:: STATED TASK ::
Extract each of the lines below, reproducing every one of them without a single change.
# # # # #
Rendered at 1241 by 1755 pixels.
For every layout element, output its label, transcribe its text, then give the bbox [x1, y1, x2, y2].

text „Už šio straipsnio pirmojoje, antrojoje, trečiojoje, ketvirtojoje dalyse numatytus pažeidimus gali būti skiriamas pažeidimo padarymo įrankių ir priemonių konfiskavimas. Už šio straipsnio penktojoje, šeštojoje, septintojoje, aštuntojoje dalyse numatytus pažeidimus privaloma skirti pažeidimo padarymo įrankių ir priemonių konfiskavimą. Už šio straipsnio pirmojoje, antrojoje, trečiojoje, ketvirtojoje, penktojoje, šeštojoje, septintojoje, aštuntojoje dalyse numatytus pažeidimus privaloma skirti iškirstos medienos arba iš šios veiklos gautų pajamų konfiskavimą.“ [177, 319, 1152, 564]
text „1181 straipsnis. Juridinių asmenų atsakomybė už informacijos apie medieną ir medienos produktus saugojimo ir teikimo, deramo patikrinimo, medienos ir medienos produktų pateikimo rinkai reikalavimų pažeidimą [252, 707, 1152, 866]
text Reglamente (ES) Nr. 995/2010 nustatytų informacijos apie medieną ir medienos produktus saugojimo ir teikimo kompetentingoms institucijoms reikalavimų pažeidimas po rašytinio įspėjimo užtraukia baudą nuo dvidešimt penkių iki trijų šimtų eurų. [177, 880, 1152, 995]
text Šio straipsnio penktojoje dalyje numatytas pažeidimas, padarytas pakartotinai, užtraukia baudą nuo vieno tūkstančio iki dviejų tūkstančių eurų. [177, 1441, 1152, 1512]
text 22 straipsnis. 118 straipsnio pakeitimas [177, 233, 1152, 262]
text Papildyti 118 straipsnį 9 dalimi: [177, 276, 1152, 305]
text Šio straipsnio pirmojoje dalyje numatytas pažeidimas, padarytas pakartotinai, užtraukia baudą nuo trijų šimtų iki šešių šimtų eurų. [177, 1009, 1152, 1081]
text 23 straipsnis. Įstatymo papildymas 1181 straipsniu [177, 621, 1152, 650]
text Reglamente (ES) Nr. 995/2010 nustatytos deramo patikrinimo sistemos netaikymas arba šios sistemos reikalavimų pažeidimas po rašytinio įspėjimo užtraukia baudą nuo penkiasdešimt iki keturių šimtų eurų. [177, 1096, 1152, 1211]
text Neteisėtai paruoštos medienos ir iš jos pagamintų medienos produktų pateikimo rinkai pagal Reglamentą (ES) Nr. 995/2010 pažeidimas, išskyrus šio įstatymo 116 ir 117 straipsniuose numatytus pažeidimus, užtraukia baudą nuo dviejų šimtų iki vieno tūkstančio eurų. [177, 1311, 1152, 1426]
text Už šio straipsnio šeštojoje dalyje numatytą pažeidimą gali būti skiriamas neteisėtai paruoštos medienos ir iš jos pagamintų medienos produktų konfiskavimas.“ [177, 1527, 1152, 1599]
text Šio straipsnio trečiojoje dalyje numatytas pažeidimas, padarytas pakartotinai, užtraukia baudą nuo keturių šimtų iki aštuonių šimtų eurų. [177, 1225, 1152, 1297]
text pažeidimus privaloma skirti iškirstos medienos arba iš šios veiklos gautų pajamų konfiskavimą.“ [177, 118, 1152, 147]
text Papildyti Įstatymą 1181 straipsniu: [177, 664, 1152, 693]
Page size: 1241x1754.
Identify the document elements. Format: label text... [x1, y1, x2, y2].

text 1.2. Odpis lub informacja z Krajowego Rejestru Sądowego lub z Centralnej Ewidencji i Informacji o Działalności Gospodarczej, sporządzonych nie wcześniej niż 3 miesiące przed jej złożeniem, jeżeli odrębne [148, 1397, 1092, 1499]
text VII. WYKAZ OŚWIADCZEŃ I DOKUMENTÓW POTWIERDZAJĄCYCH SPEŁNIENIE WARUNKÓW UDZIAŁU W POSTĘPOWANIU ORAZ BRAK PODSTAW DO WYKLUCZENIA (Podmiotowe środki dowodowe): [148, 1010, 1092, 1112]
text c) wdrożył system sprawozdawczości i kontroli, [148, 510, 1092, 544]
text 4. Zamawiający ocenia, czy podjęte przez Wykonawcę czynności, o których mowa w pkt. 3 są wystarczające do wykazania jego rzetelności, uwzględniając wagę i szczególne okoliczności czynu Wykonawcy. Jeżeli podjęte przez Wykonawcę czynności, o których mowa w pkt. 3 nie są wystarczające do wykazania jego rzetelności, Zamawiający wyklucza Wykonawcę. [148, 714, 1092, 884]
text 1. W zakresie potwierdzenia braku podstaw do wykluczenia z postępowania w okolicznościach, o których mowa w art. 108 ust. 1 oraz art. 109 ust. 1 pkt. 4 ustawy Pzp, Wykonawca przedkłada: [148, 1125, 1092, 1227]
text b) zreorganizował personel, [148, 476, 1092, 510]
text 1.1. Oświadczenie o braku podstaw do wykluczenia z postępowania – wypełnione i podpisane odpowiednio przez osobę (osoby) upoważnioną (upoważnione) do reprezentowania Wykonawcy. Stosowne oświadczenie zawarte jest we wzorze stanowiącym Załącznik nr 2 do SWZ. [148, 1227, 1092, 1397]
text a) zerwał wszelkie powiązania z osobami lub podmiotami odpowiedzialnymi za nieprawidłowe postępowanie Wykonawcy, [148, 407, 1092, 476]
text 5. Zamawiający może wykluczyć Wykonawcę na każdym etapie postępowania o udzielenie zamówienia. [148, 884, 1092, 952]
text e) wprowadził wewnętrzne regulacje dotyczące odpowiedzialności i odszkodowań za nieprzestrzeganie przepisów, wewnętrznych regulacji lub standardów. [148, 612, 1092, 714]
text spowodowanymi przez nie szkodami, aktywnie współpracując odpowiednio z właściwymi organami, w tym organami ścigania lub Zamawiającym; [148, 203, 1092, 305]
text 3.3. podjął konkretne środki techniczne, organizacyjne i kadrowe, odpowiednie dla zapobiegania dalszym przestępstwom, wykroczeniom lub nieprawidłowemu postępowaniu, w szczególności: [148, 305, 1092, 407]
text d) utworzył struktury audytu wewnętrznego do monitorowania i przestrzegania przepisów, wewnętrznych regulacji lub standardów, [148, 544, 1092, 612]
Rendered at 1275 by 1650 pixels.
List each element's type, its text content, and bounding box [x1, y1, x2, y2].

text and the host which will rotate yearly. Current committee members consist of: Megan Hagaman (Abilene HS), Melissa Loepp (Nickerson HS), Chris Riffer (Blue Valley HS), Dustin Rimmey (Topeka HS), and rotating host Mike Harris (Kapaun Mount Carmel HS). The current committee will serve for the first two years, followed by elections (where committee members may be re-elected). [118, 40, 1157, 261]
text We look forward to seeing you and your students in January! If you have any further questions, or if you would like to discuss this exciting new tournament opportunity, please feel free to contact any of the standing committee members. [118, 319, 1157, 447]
# # # # #
:: EXERCISE OUTPUT ::
Rendered at 1241 by 1755 pixels.
For every layout element, output its label, transcribe its text, then give the bbox [x1, y1, x2, y2].

text „Už šio straipsnio pirmojoje, antrojoje, trečiojoje, ketvirtojoje dalyse numatytus pažeidimus gali būti skiriamas pažeidimo padarymo įrankių ir priemonių konfiskavimas. Už šio straipsnio penktojoje, šeštojoje, septintojoje, aštuntojoje dalyse numatytus pažeidimus privaloma skirti pažeidimo padarymo įrankių ir priemonių konfiskavimą. Už šio straipsnio pirmojoje, antrojoje, trečiojoje, ketvirtojoje, penktojoje, šeštojoje, septintojoje, aštuntojoje dalyse numatytus pažeidimus privaloma skirti iškirstos medienos arba iš šios veiklos gautų pajamų konfiskavimą.“ [177, 319, 1152, 564]
text „1181 straipsnis. Juridinių asmenų atsakomybė už informacijos apie medieną ir medienos produktus saugojimo ir teikimo, deramo patikrinimo, medienos ir medienos produktų pateikimo rinkai reikalavimų pažeidimą [252, 707, 1152, 866]
text Reglamente (ES) Nr. 995/2010 nustatytų informacijos apie medieną ir medienos produktus saugojimo ir teikimo kompetentingoms institucijoms reikalavimų pažeidimas po rašytinio įspėjimo užtraukia baudą nuo dvidešimt penkių iki trijų šimtų eurų. [177, 880, 1152, 995]
text Šio straipsnio penktojoje dalyje numatytas pažeidimas, padarytas pakartotinai, užtraukia baudą nuo vieno tūkstančio iki dviejų tūkstančių eurų. [177, 1441, 1152, 1512]
text 22 straipsnis. 118 straipsnio pakeitimas [177, 233, 1152, 262]
text Papildyti 118 straipsnį 9 dalimi: [177, 276, 1152, 305]
text Šio straipsnio pirmojoje dalyje numatytas pažeidimas, padarytas pakartotinai, užtraukia baudą nuo trijų šimtų iki šešių šimtų eurų. [177, 1009, 1152, 1081]
text 23 straipsnis. Įstatymo papildymas 1181 straipsniu [177, 621, 1152, 650]
text Reglamente (ES) Nr. 995/2010 nustatytos deramo patikrinimo sistemos netaikymas arba šios sistemos reikalavimų pažeidimas po rašytinio įspėjimo užtraukia baudą nuo penkiasdešimt iki keturių šimtų eurų. [177, 1096, 1152, 1211]
text Neteisėtai paruoštos medienos ir iš jos pagamintų medienos produktų pateikimo rinkai pagal Reglamentą (ES) Nr. 995/2010 pažeidimas, išskyrus šio įstatymo 116 ir 117 straipsniuose numatytus pažeidimus, užtraukia baudą nuo dviejų šimtų iki vieno tūkstančio eurų. [177, 1311, 1152, 1426]
text Už šio straipsnio šeštojoje dalyje numatytą pažeidimą gali būti skiriamas neteisėtai paruoštos medienos ir iš jos pagamintų medienos produktų konfiskavimas.“ [177, 1527, 1152, 1599]
text Šio straipsnio trečiojoje dalyje numatytas pažeidimas, padarytas pakartotinai, užtraukia baudą nuo keturių šimtų iki aštuonių šimtų eurų. [177, 1225, 1152, 1297]
text pažeidimus privaloma skirti iškirstos medienos arba iš šios veiklos gautų pajamų konfiskavimą.“ [177, 118, 1152, 147]
text Papildyti Įstatymą 1181 straipsniu: [177, 664, 1152, 693]
Page size: 1241x1754.
Identify the document elements. Format: label text... [x1, y1, x2, y2].

text 1.2. Odpis lub informacja z Krajowego Rejestru Sądowego lub z Centralnej Ewidencji i Informacji o Działalności Gospodarczej, sporządzonych nie wcześniej niż 3 miesiące przed jej złożeniem, jeżeli odrębne [148, 1397, 1092, 1499]
text VII. WYKAZ OŚWIADCZEŃ I DOKUMENTÓW POTWIERDZAJĄCYCH SPEŁNIENIE WARUNKÓW UDZIAŁU W POSTĘPOWANIU ORAZ BRAK PODSTAW DO WYKLUCZENIA (Podmiotowe środki dowodowe): [148, 1010, 1092, 1112]
text c) wdrożył system sprawozdawczości i kontroli, [148, 510, 1092, 544]
text 4. Zamawiający ocenia, czy podjęte przez Wykonawcę czynności, o których mowa w pkt. 3 są wystarczające do wykazania jego rzetelności, uwzględniając wagę i szczególne okoliczności czynu Wykonawcy. Jeżeli podjęte przez Wykonawcę czynności, o których mowa w pkt. 3 nie są wystarczające do wykazania jego rzetelności, Zamawiający wyklucza Wykonawcę. [148, 714, 1092, 884]
text 1. W zakresie potwierdzenia braku podstaw do wykluczenia z postępowania w okolicznościach, o których mowa w art. 108 ust. 1 oraz art. 109 ust. 1 pkt. 4 ustawy Pzp, Wykonawca przedkłada: [148, 1125, 1092, 1227]
text b) zreorganizował personel, [148, 476, 1092, 510]
text 1.1. Oświadczenie o braku podstaw do wykluczenia z postępowania – wypełnione i podpisane odpowiednio przez osobę (osoby) upoważnioną (upoważnione) do reprezentowania Wykonawcy. Stosowne oświadczenie zawarte jest we wzorze stanowiącym Załącznik nr 2 do SWZ. [148, 1227, 1092, 1397]
text a) zerwał wszelkie powiązania z osobami lub podmiotami odpowiedzialnymi za nieprawidłowe postępowanie Wykonawcy, [148, 407, 1092, 476]
text 5. Zamawiający może wykluczyć Wykonawcę na każdym etapie postępowania o udzielenie zamówienia. [148, 884, 1092, 952]
text e) wprowadził wewnętrzne regulacje dotyczące odpowiedzialności i odszkodowań za nieprzestrzeganie przepisów, wewnętrznych regulacji lub standardów. [148, 612, 1092, 714]
text spowodowanymi przez nie szkodami, aktywnie współpracując odpowiednio z właściwymi organami, w tym organami ścigania lub Zamawiającym; [148, 203, 1092, 305]
text 3.3. podjął konkretne środki techniczne, organizacyjne i kadrowe, odpowiednie dla zapobiegania dalszym przestępstwom, wykroczeniom lub nieprawidłowemu postępowaniu, w szczególności: [148, 305, 1092, 407]
text d) utworzył struktury audytu wewnętrznego do monitorowania i przestrzegania przepisów, wewnętrznych regulacji lub standardów, [148, 544, 1092, 612]
Rendered at 1275 by 1650 pixels.
List each element's type, its text content, and bounding box [x1, y1, x2, y2].

text and the host which will rotate yearly. Current committee members consist of: Megan Hagaman (Abilene HS), Melissa Loepp (Nickerson HS), Chris Riffer (Blue Valley HS), Dustin Rimmey (Topeka HS), and rotating host Mike Harris (Kapaun Mount Carmel HS). The current committee will serve for the first two years, followed by elections (where committee members may be re-elected). [118, 40, 1157, 261]
text We look forward to seeing you and your students in January! If you have any further questions, or if you would like to discuss this exciting new tournament opportunity, please feel free to contact any of the standing committee members. [118, 319, 1157, 447]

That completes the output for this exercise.